EXERCISE BRIEF
Please copy each line of the listing below precisely, excluding the images.

▼▼▼

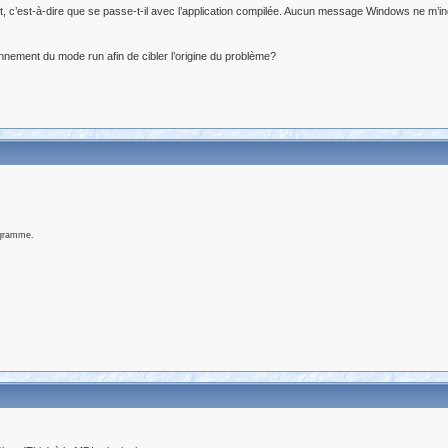
t, c’est-à-dire que se passe-t-il avec l’application compilée. Aucun message Windows ne m’indi
nnement du mode run afin de cibler l’origine du problème?
ogramme.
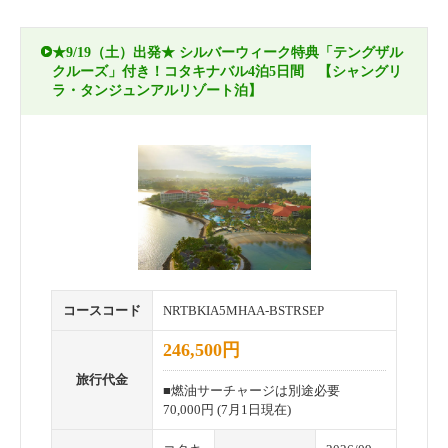
★9/19（土）出発★ シルバーウィーク特典「テングザル
クルーズ」付き！コタキナバル4泊5日間 【シャングリ
ラ・タンジュンアルリゾート泊】
コースコード
NRTBKIA5MHAA-BSTRSEP
246,500円
旅行代金
■燃油サーチャージは別途必要
70,000円 (7月1日現在)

▲▲▲

RESULT FOR THIS TASK
t, c’est-à-dire que se passe-t-il avec l’application compilée. Aucun message Windows ne m’indi
nnement du mode run afin de cibler l’origine du problème?
ogramme.
★9/19（土）出発★ シルバーウィーク特典「テングザル
クルーズ」付き！コタキナバル4泊5日間 【シャングリ
ラ・タンジュンアルリゾート泊】
コースコード
NRTBKIA5MHAA-BSTRSEP
246,500円
旅行代金
■燃油サーチャージは別途必要
70,000円 (7月1日現在)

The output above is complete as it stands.